Going from the line that contains "13: (923, 504)" through the last line of the records, set down each line again exactly, both included, with pictures left out.
........
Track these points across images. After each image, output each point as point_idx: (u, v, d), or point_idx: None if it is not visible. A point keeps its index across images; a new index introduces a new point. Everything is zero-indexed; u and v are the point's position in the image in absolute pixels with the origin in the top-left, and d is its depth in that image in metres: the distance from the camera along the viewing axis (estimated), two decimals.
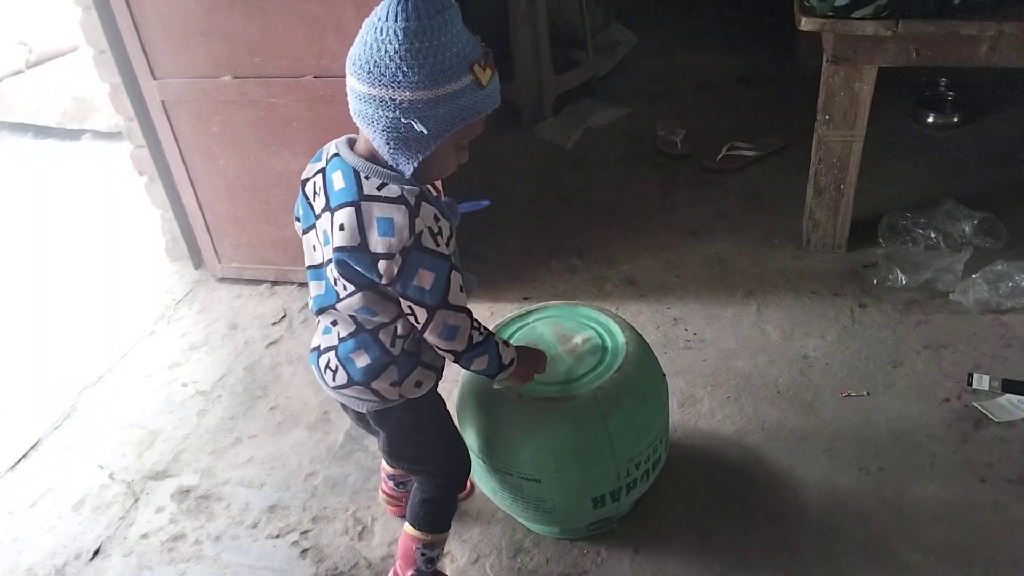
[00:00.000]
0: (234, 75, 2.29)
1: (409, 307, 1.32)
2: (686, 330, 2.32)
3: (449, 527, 1.64)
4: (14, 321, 2.77)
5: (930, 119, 3.11)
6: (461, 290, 1.33)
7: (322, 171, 1.36)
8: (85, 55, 2.54)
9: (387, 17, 1.18)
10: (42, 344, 2.64)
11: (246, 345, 2.49)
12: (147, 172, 2.64)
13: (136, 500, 2.03)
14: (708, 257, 2.60)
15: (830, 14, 2.12)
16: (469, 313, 1.36)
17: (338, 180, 1.31)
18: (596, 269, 2.61)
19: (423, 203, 1.27)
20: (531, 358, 1.52)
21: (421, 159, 1.25)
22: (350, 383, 1.43)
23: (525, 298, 2.52)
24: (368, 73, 1.19)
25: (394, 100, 1.19)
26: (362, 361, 1.40)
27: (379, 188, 1.27)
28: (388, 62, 1.18)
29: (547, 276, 2.61)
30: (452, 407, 1.76)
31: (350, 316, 1.38)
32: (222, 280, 2.77)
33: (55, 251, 3.12)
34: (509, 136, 3.40)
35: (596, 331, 1.68)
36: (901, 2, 2.06)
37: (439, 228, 1.29)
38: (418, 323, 1.33)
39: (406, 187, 1.27)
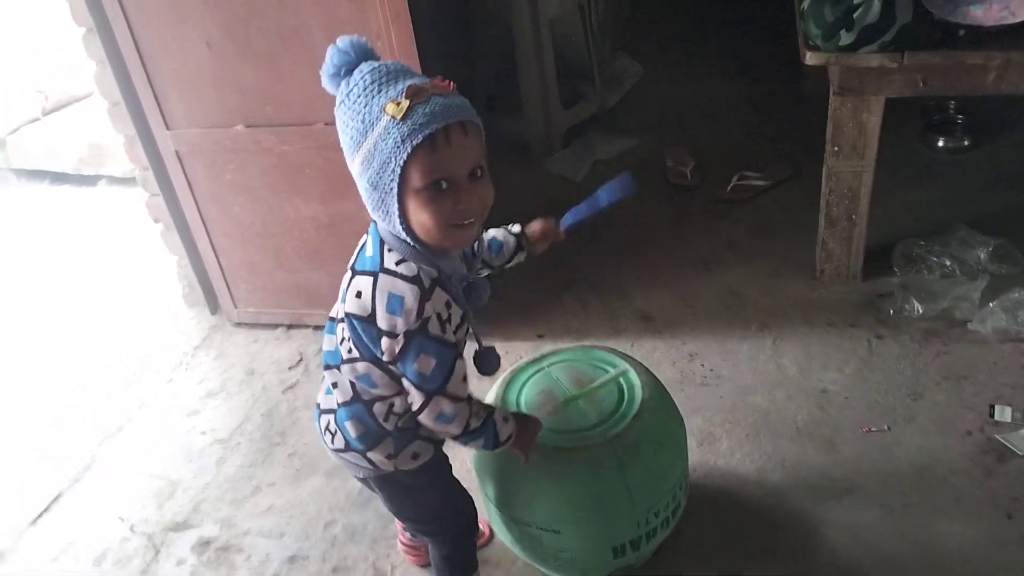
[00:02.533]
0: (246, 124, 2.32)
1: (408, 386, 1.33)
2: (702, 366, 2.31)
3: (476, 564, 1.67)
4: (33, 370, 2.80)
5: (940, 143, 3.10)
6: (464, 380, 1.33)
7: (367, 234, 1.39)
8: (100, 105, 2.58)
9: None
10: (62, 393, 2.65)
11: (263, 391, 2.50)
12: (162, 220, 2.67)
13: (157, 553, 2.04)
14: (721, 289, 2.59)
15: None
16: (468, 400, 1.35)
17: (369, 247, 1.33)
18: (609, 304, 2.61)
19: (437, 288, 1.27)
20: (528, 430, 1.50)
21: (397, 215, 1.22)
22: (347, 448, 1.44)
23: (539, 336, 2.52)
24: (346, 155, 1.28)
25: (355, 170, 1.25)
26: (356, 431, 1.41)
27: (397, 263, 1.27)
28: (342, 140, 1.26)
29: (560, 312, 2.61)
30: (468, 456, 1.76)
31: (350, 382, 1.38)
32: (238, 325, 2.78)
33: (73, 298, 3.15)
34: (519, 171, 3.42)
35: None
36: (906, 37, 2.06)
37: (448, 315, 1.27)
38: (414, 405, 1.33)
39: (424, 267, 1.27)
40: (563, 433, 1.55)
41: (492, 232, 1.58)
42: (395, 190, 1.20)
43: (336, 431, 1.44)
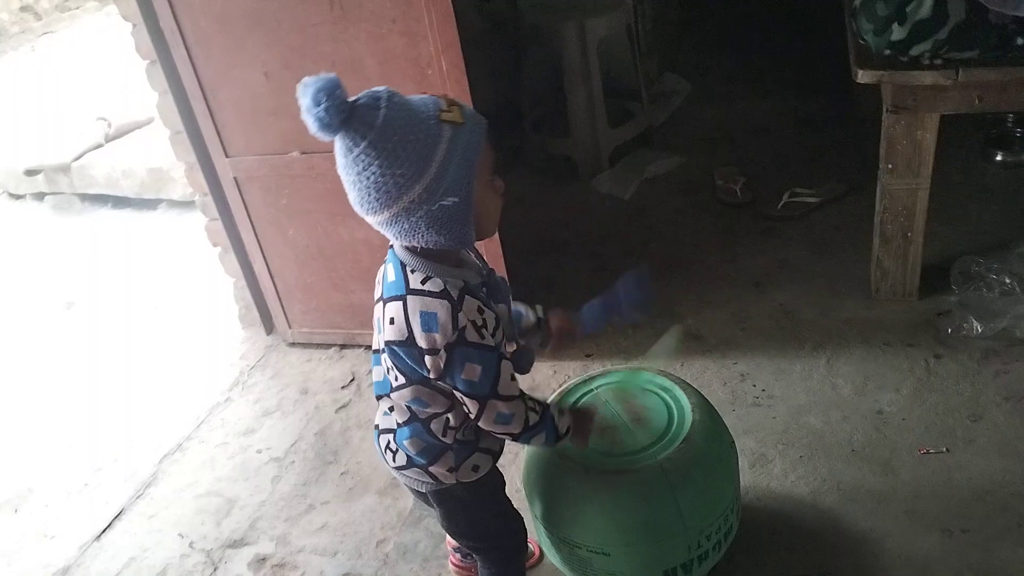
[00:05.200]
0: (302, 151, 2.38)
1: (462, 397, 1.35)
2: (754, 386, 2.29)
3: None
4: (95, 389, 2.89)
5: (998, 157, 3.03)
6: (512, 378, 1.35)
7: (385, 263, 1.40)
8: (161, 132, 2.68)
9: (350, 151, 1.20)
10: (123, 411, 2.74)
11: (317, 410, 2.55)
12: (220, 243, 2.76)
13: (215, 569, 2.09)
14: (773, 308, 2.57)
15: (887, 52, 2.10)
16: (521, 396, 1.37)
17: (390, 273, 1.35)
18: (659, 324, 2.57)
19: (467, 296, 1.30)
20: (583, 420, 1.53)
21: (472, 219, 1.26)
22: (409, 465, 1.48)
23: (587, 355, 2.53)
24: (377, 201, 1.21)
25: (414, 201, 1.21)
26: (416, 448, 1.45)
27: (423, 282, 1.30)
28: (383, 179, 1.19)
29: (609, 332, 2.60)
30: (517, 476, 1.77)
31: (405, 405, 1.42)
32: (292, 345, 2.85)
33: (133, 318, 3.26)
34: (566, 190, 3.44)
35: (661, 397, 1.68)
36: (961, 38, 2.02)
37: (483, 320, 1.30)
38: (471, 413, 1.36)
39: (449, 280, 1.29)
40: (613, 456, 1.56)
41: (517, 304, 1.58)
42: (472, 190, 1.22)
43: (397, 449, 1.48)
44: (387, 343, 1.34)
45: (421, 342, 1.29)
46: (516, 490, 2.02)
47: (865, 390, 2.21)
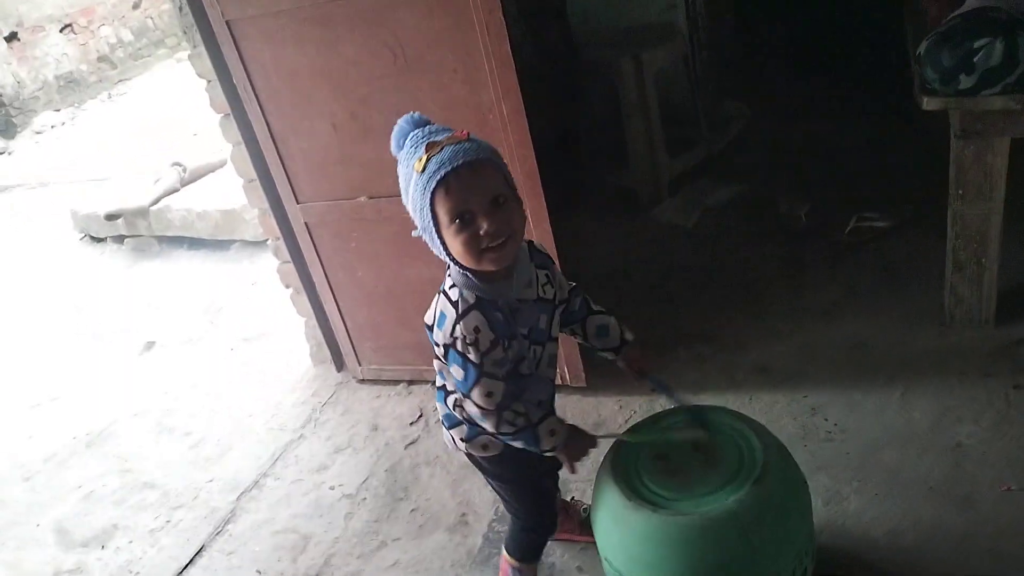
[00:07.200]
0: (369, 196, 2.46)
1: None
2: (826, 420, 2.25)
3: (532, 560, 1.89)
4: (174, 427, 3.00)
5: None
6: (489, 395, 1.49)
7: None
8: (233, 177, 2.79)
9: None
10: (202, 449, 2.84)
11: (387, 446, 2.61)
12: (293, 285, 2.85)
13: None
14: (843, 339, 2.52)
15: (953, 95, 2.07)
16: (497, 411, 1.50)
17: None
18: (725, 356, 2.58)
19: (473, 311, 1.45)
20: (578, 445, 1.61)
21: (442, 248, 1.43)
22: (443, 424, 1.70)
23: (654, 390, 2.51)
24: None
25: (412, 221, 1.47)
26: (442, 412, 1.68)
27: (450, 288, 1.50)
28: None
29: (675, 365, 2.60)
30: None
31: (441, 372, 1.63)
32: (362, 381, 2.91)
33: (211, 358, 3.38)
34: (627, 221, 3.45)
35: (731, 436, 1.66)
36: None
37: (476, 339, 1.45)
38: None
39: (466, 291, 1.46)
40: (683, 499, 1.55)
41: (611, 320, 1.74)
42: (432, 229, 1.41)
43: (437, 408, 1.72)
44: (425, 323, 1.55)
45: (435, 334, 1.51)
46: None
47: (942, 423, 2.15)
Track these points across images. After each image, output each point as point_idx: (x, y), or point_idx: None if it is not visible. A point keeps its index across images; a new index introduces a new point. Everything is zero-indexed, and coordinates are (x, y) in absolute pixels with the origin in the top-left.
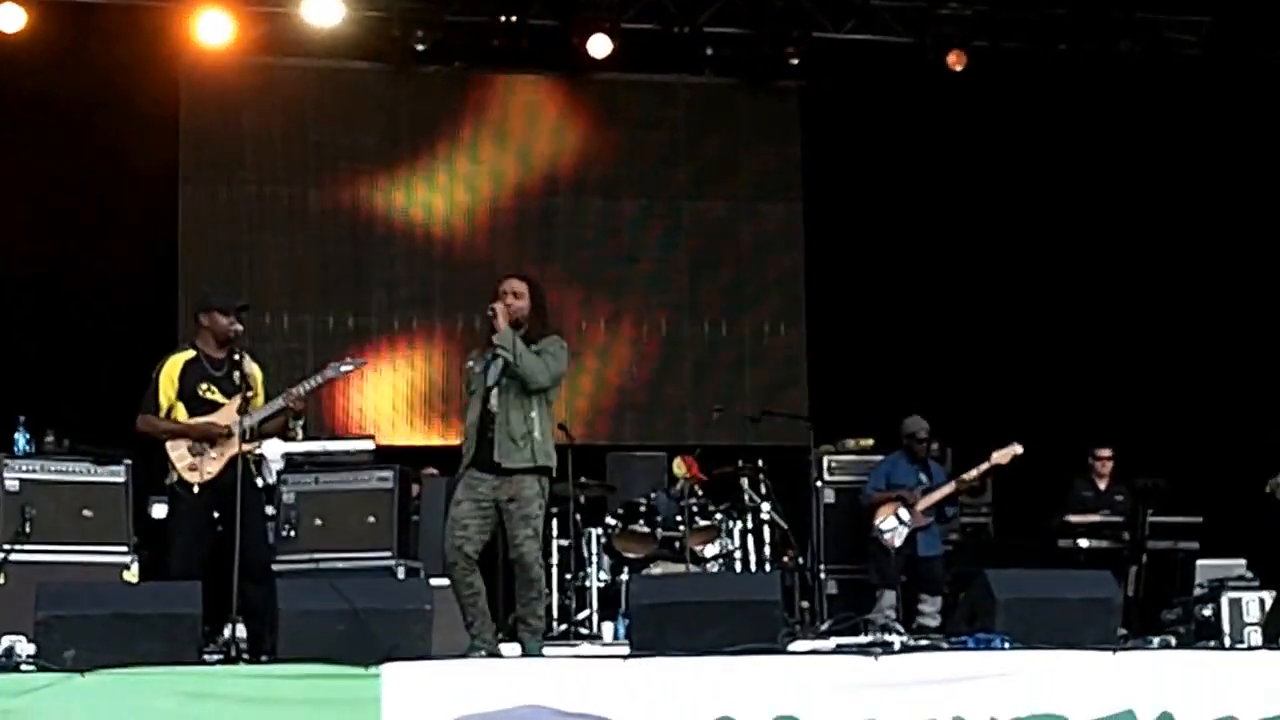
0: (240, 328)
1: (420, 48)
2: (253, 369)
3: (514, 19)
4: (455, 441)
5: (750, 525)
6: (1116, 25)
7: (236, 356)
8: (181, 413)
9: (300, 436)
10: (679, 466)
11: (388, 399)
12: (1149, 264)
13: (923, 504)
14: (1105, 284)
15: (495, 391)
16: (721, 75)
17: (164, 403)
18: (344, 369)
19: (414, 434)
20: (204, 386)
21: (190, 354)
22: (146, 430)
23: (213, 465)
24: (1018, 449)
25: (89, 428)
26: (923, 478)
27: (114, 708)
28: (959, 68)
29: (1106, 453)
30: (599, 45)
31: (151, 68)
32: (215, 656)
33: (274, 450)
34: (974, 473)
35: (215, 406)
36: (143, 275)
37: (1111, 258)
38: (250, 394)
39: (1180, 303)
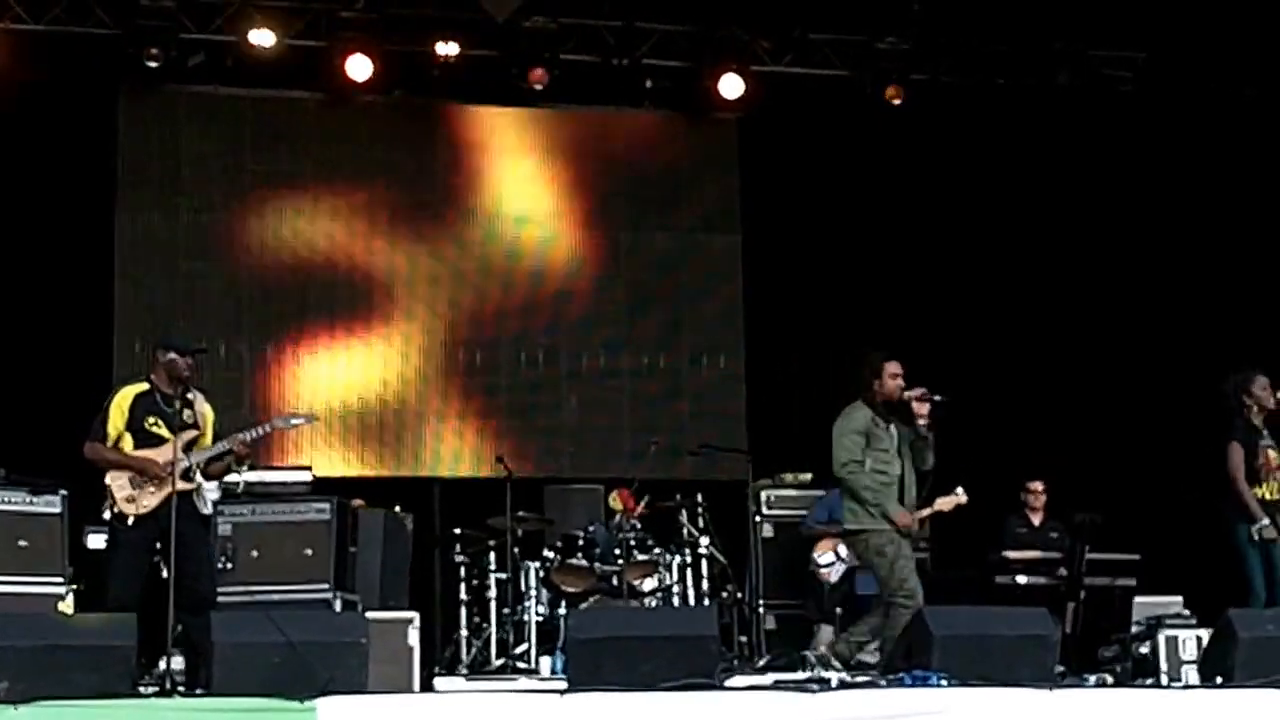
........
### ANSWER AREA
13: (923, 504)
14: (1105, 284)
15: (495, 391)
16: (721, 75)
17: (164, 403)
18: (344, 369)
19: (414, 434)
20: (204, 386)
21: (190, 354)
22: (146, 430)
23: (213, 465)
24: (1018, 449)
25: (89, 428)
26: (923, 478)
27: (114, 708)
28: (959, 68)
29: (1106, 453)
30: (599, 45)
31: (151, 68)
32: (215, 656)
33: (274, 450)
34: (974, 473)
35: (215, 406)
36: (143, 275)
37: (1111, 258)
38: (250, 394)
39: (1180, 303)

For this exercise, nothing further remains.